Posted on 04 June 2012 by RE Team

The Planet Earth is full of mysteries for the scientists of all specializations. The mysteries of nature seem to be never ending. One of those that has been giving researchers a check for more than six decades is the “Sailing Stones of Death Valley”.  It is a stunning geographical phenomenon where Stones weighing hundreds of pounds move in long tracks along a plain smooth valley without any human or animal intervention. This is observed around the dried lake Playa in Death Valley and also known a Racetrack.  These valleys are filled with dry cracking muddy ground during summer and ice during winter.

 

Sailing Tones in Racetrack Playa, Death Valley (Pirate_Scott) @wikipedia

 

Racetrack stones only move every two or three years and most tracks develop over three or four years. With time tracks of each stone varies from the other. Some stones which start next to each other start out traveling parallel, but one may abruptly change direction to the left, right, or even back the direction it came from. Length also varies because two similarly sized and shaped rocks could travel uniformly, then one could burst ahead or stop dead in its track. Some stones make linear turns others make oval turns while others create a wavy shape on their tracks.

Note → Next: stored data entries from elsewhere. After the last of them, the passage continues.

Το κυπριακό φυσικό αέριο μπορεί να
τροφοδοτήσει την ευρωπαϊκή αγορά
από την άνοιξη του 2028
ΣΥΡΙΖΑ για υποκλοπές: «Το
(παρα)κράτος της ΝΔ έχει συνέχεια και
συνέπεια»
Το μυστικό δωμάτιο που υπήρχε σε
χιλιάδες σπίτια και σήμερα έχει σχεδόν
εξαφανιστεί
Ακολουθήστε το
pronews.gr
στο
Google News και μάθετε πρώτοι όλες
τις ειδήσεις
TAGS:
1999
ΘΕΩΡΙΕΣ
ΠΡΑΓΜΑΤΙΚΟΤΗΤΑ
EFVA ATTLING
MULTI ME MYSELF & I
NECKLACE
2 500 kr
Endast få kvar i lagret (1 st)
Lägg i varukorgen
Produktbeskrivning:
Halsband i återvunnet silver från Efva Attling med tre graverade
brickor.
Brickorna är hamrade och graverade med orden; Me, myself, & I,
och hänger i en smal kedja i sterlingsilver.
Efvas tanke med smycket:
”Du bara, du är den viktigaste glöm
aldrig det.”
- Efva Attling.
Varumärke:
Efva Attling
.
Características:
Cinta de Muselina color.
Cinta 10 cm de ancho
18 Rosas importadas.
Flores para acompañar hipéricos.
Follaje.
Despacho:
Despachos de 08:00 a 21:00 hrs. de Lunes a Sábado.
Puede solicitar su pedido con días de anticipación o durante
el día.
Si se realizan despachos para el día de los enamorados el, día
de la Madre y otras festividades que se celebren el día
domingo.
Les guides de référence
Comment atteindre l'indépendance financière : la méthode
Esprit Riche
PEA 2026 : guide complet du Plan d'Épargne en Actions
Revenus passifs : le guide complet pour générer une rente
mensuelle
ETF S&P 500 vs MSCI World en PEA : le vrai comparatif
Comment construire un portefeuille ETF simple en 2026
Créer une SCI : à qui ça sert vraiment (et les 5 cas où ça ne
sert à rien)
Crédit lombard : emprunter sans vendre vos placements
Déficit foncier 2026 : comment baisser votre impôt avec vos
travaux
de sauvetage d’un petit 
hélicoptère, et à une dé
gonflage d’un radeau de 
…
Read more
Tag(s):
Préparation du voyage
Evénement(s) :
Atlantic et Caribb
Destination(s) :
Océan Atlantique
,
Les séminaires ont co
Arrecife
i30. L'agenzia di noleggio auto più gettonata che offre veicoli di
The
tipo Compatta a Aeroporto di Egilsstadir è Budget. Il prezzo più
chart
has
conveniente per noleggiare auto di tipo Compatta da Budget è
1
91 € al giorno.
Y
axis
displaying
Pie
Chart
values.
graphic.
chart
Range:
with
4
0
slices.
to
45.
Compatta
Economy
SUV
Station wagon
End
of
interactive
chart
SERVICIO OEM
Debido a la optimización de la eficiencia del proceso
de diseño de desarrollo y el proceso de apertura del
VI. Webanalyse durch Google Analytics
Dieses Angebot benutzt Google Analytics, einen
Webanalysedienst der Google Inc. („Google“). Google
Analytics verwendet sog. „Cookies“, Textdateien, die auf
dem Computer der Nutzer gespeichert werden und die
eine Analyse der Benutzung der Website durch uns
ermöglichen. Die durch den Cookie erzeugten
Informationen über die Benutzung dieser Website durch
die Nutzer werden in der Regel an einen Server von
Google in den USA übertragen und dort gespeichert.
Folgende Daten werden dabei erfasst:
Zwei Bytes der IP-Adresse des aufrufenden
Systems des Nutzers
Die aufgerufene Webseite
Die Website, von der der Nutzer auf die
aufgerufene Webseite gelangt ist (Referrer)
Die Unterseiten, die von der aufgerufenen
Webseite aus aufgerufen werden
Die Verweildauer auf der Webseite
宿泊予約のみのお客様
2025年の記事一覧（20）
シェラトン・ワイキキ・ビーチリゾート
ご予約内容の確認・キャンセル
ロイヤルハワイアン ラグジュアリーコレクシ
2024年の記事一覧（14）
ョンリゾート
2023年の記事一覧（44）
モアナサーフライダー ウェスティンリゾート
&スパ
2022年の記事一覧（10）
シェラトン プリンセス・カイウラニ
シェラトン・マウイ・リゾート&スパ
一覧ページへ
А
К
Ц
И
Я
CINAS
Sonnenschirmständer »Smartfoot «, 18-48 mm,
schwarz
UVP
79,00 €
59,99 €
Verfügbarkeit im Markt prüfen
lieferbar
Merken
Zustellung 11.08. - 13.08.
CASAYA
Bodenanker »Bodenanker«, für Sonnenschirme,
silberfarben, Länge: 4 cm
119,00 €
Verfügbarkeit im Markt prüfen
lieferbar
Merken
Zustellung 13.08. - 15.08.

No one has ever seen them move and nobody knows the speed they move with.

There are many hypothesis proposed for this Sailing Stone phenomenon.  In 1955 George M. Stanley first proposed the theory that the rocks move with the assistance of ice sheets forming after the Playa surface is flooded. Bob Sharp and Dwight Carey started a Racetrack stone movement monitoring program in May 1972. In 1976, they proposed the ice-sheet theory. They analyzed the tracks and concluded because of track characteristics and the geometries of the tracks relative to each other that ice sheets could not have been involved in forming the tracks and moving the rocks. They stated, “It is concluded that wind moves the stones when conditions are just right, that this normally happens at least every one to three years on Racetrack Playa, and that ice sheets are not necessary.” In 1995, John B. Reid, Jr. and other geologists from Hampshire College disagreed with Sharp and Carey’s conclusion. Using data from seven Death Valley visits in the late 1980s through 1994, they support Stanley’s original ice sheet hypothesis. This is however not entirely true because the stones move during the summer when the temperature is too high and even dries the stones themselves.The mysterious sailing stones of Death Valley not only slide on smooth ground but dig and leave shallow track in their wake.

We hope future advanced technology will shed more light no the mystery of the sailing stones at the Racetrack Playa of Death Valley, however no matter how much is determined about the sailing rocks, their beauty and magic will stand as unique creation of Nature.